>>
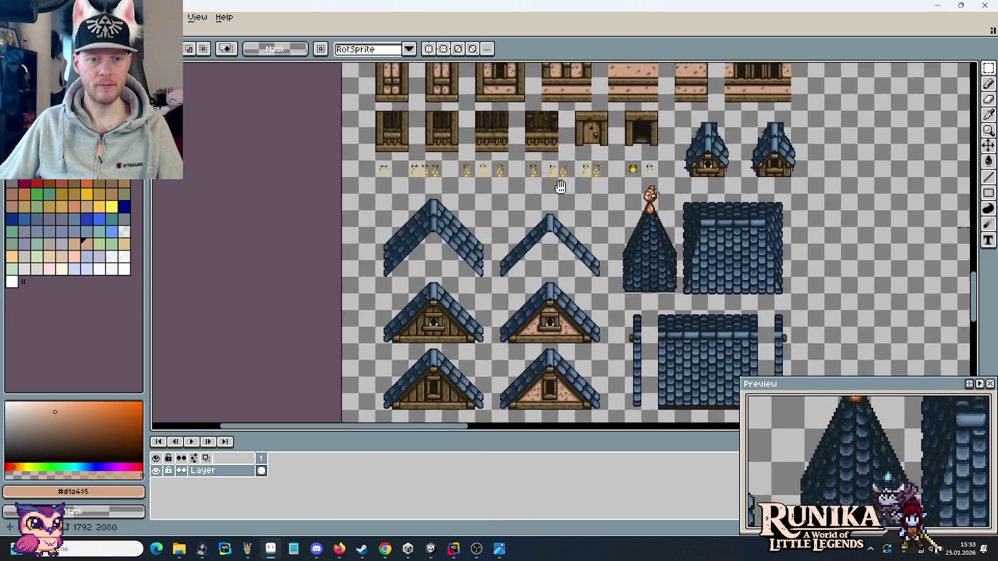
mouse_move(696, 421)
left_mouse_down()
mouse_move(592, 252)
mouse_move(394, 266)
left_mouse_up()
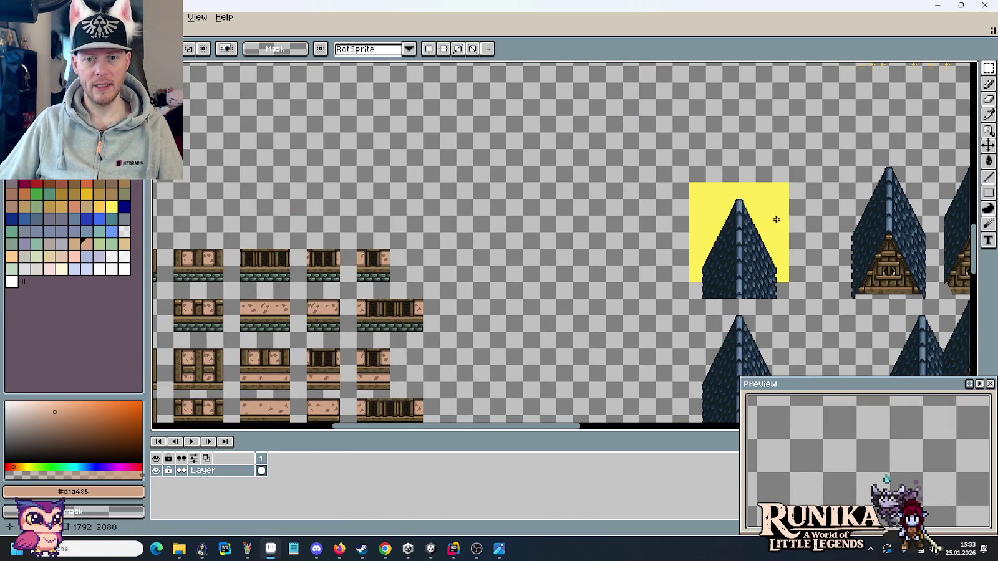
scroll(414, 173, "up", 2)
scroll(561, 267, "up", 1)
scroll(545, 275, "down", 2)
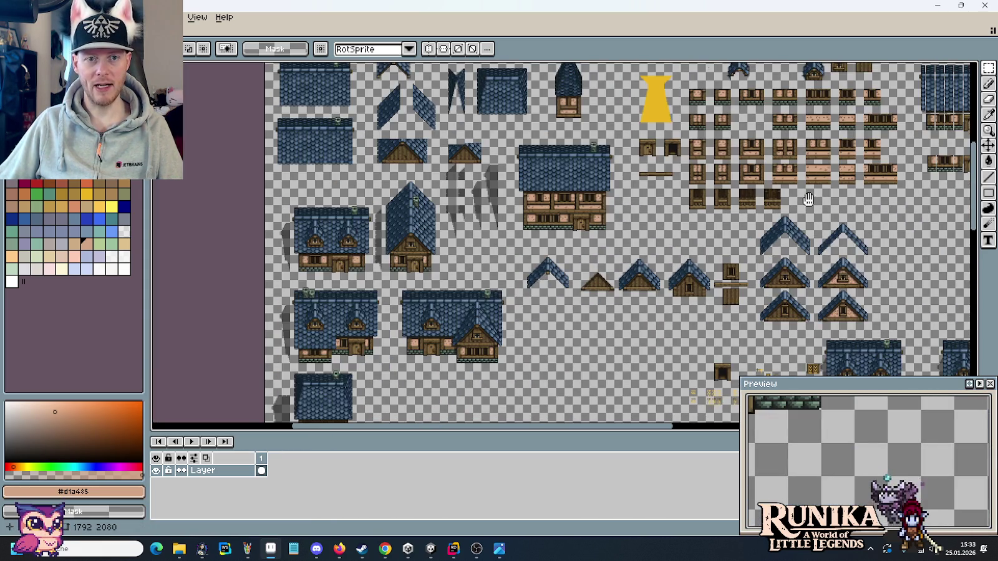
left_click_drag(808, 197, 801, 244)
scroll(528, 135, "up", 3)
scroll(536, 136, "right", 5)
scroll(550, 137, "down", 3)
scroll(550, 137, "down", 2)
scroll(561, 134, "down", 4)
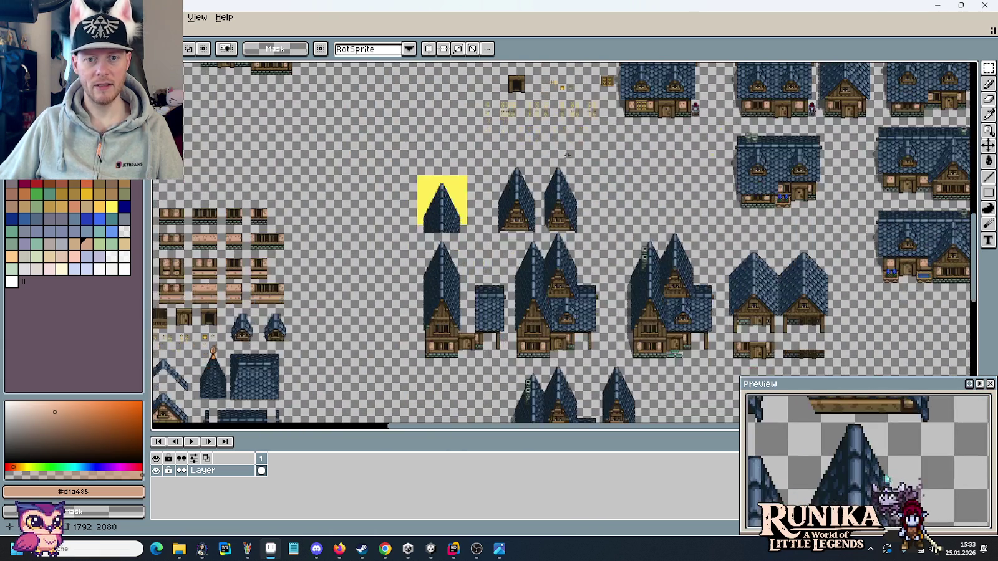
scroll(539, 268, "down", 1)
scroll(534, 224, "left", 1)
scroll(530, 194, "down", 2)
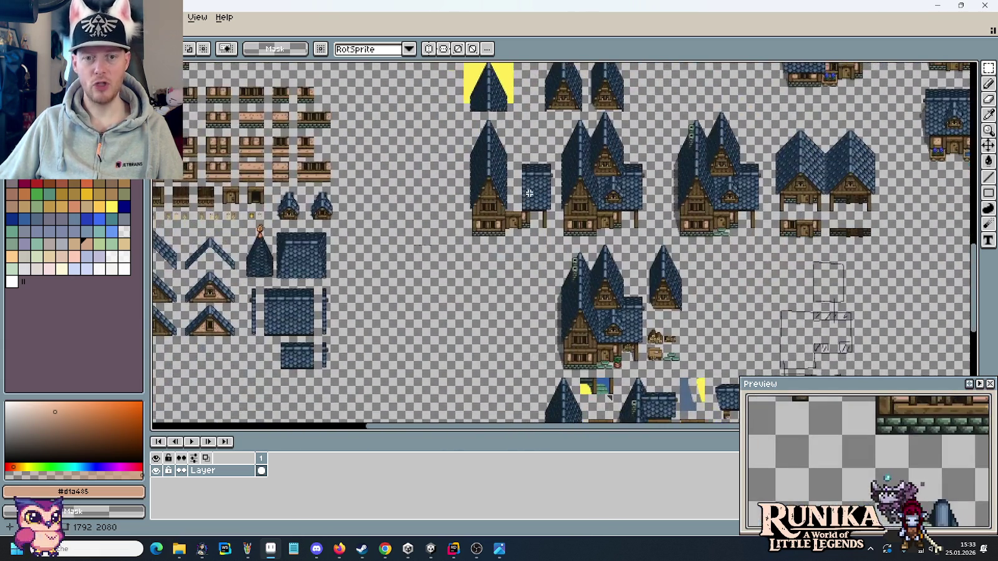
left_click_drag(583, 331, 587, 193)
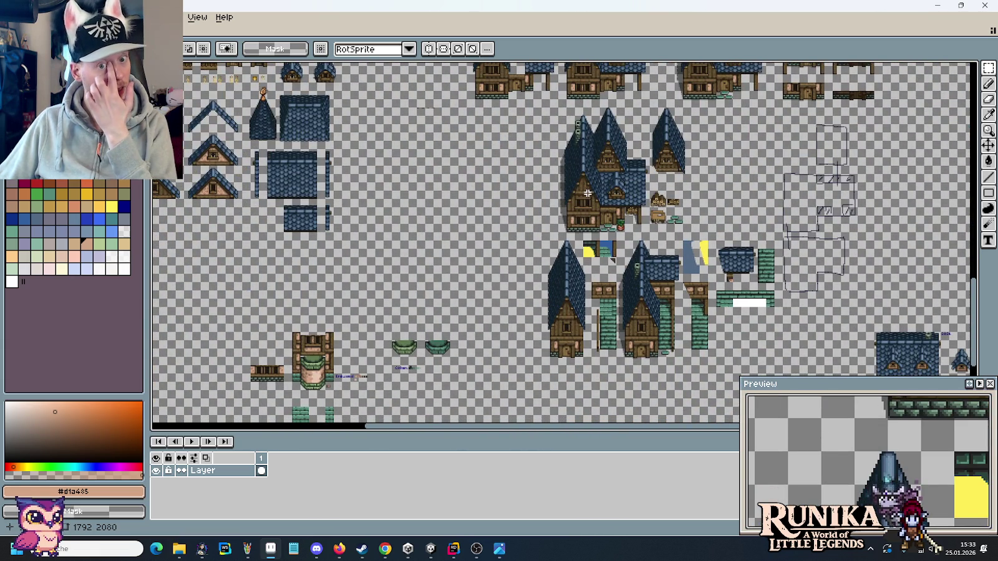
Marquee-select the house's tall slate gable and drag it away from the house.
scroll(588, 194, "up", 4)
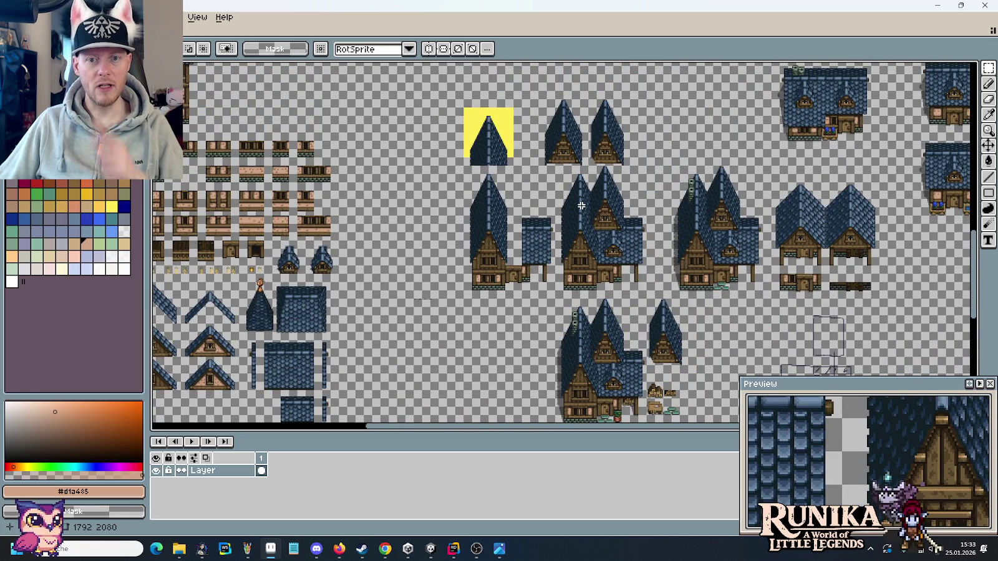
scroll(495, 229, "up", 4)
scroll(485, 230, "down", 1)
scroll(485, 230, "down", 2)
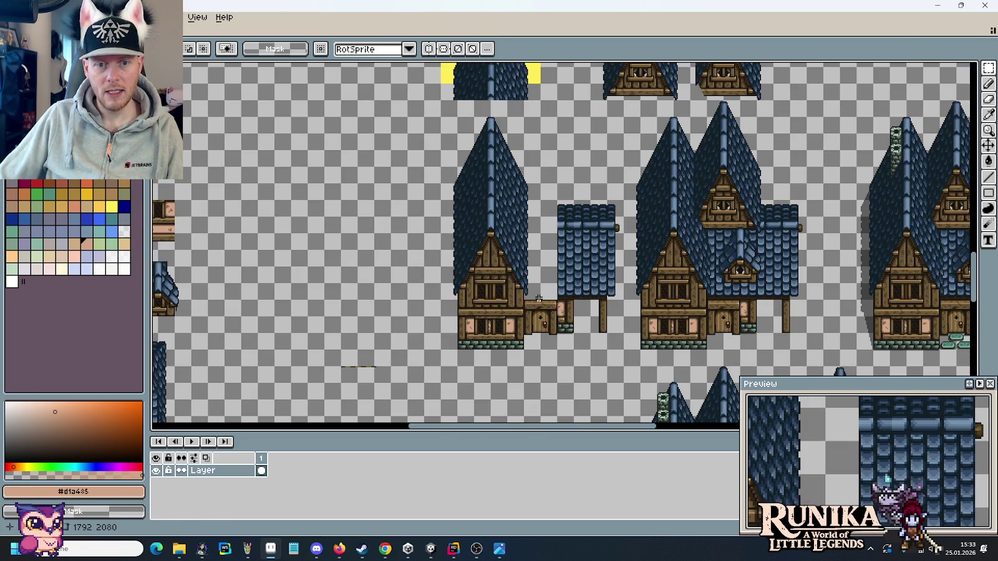
mouse_move(538, 298)
left_mouse_down()
mouse_move(471, 126)
mouse_move(291, 338)
left_mouse_up()
left_click_drag(418, 350, 477, 232)
scroll(477, 232, "down", 5)
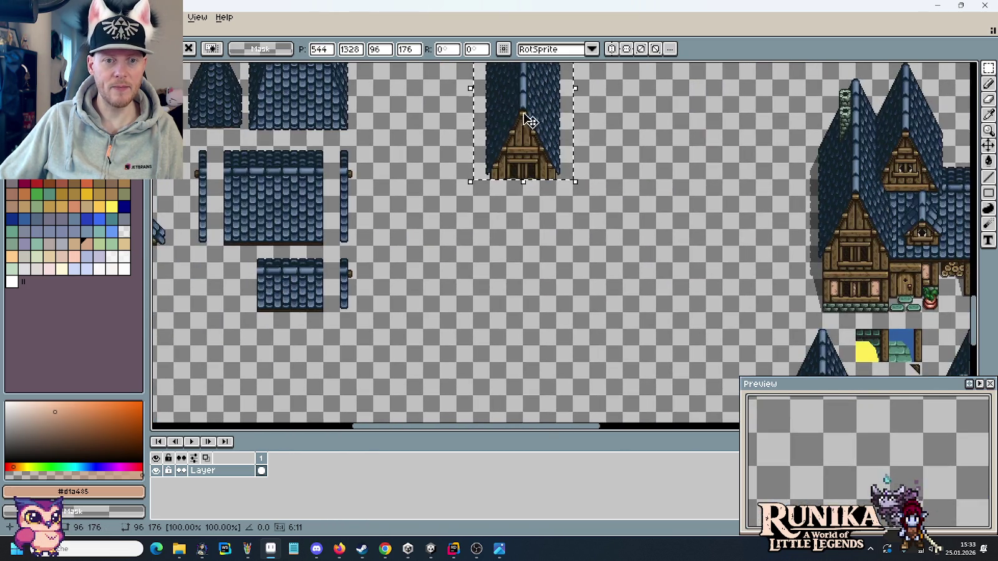
Drop the gable in the empty area, reselect it, nudge it right, and deselect.
mouse_move(551, 305)
left_mouse_down()
mouse_move(545, 251)
mouse_move(656, 247)
left_mouse_up()
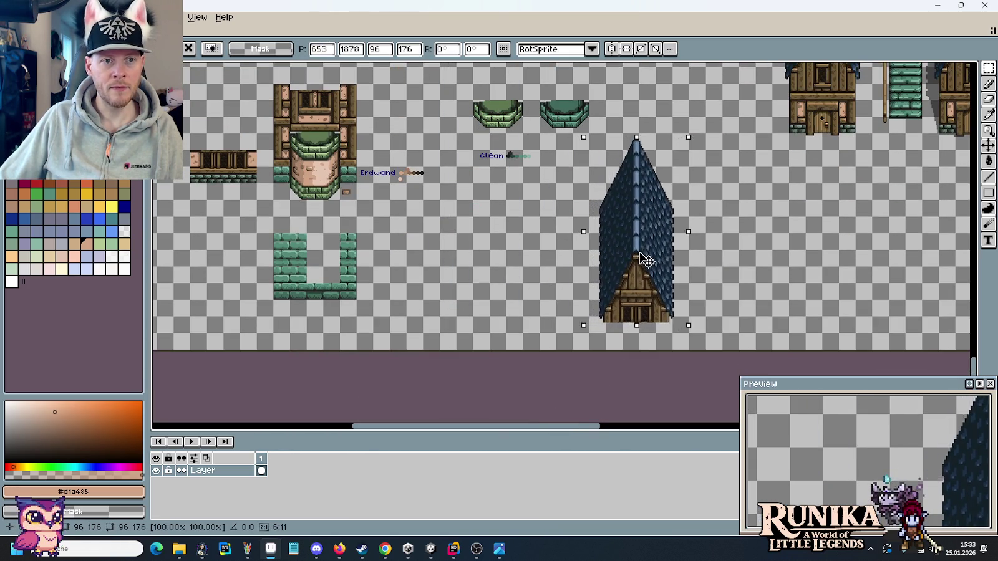
key("Return")
scroll(708, 256, "up", 1)
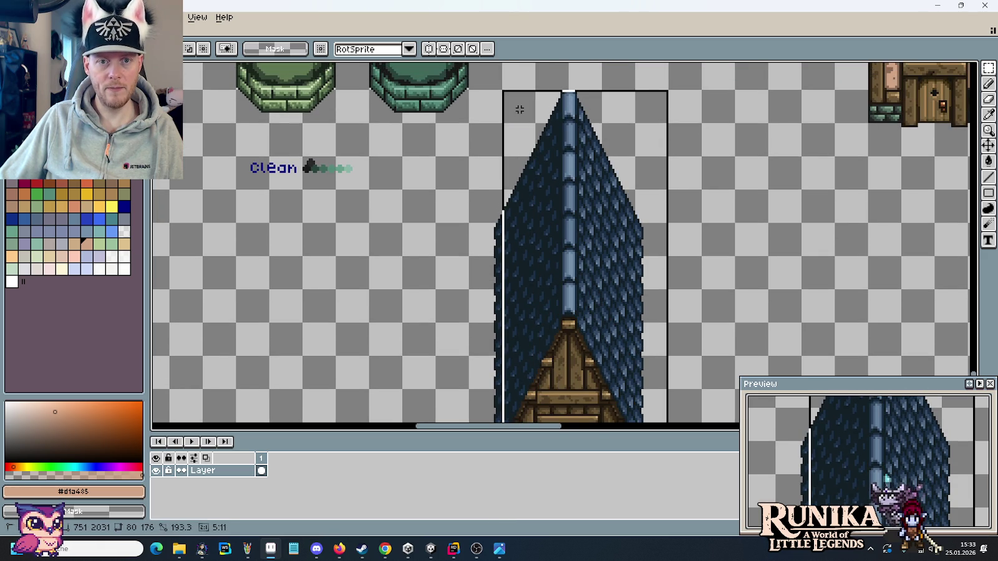
left_click_drag(660, 339, 469, 89)
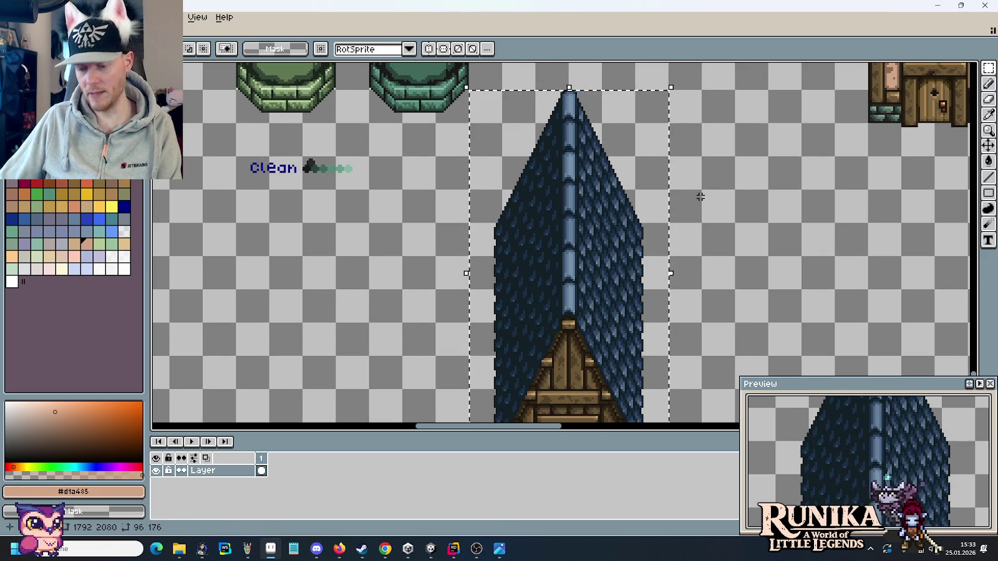
key("Right")
key("Right")
key("Right")
key("Right")
key("Right")
key("Right")
key("Right")
key("Right")
key("ctrl+d")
<<
▶ **AIM OF THE EXERCISE**
When you reproduce the entries above, keep every word exact and leave the images out.

▶ **SOLUTION TO THE EXERCISE**
mouse_move(696, 421)
left_mouse_down()
mouse_move(592, 252)
mouse_move(394, 266)
left_mouse_up()
scroll(414, 173, "up", 2)
scroll(561, 267, "up", 1)
scroll(545, 275, "down", 2)
left_click_drag(808, 197, 801, 244)
scroll(528, 135, "up", 3)
scroll(536, 136, "right", 5)
scroll(550, 137, "down", 3)
scroll(550, 137, "down", 2)
scroll(561, 134, "down", 4)
scroll(539, 268, "down", 1)
scroll(534, 224, "left", 1)
scroll(530, 194, "down", 2)
left_click_drag(583, 331, 587, 193)
Marquee-select the house's tall slate gable and drag it away from the house.
scroll(588, 194, "up", 4)
scroll(495, 229, "up", 4)
scroll(485, 230, "down", 1)
scroll(485, 230, "down", 2)
mouse_move(538, 298)
left_mouse_down()
mouse_move(471, 126)
mouse_move(291, 338)
left_mouse_up()
left_click_drag(418, 350, 477, 232)
scroll(477, 232, "down", 5)
Drop the gable in the empty area, reselect it, nudge it right, and deselect.
mouse_move(551, 305)
left_mouse_down()
mouse_move(545, 251)
mouse_move(656, 247)
left_mouse_up()
key("Return")
scroll(708, 256, "up", 1)
left_click_drag(660, 339, 469, 89)
key("Right")
key("Right")
key("Right")
key("Right")
key("Right")
key("Right")
key("Right")
key("Right")
key("ctrl+d")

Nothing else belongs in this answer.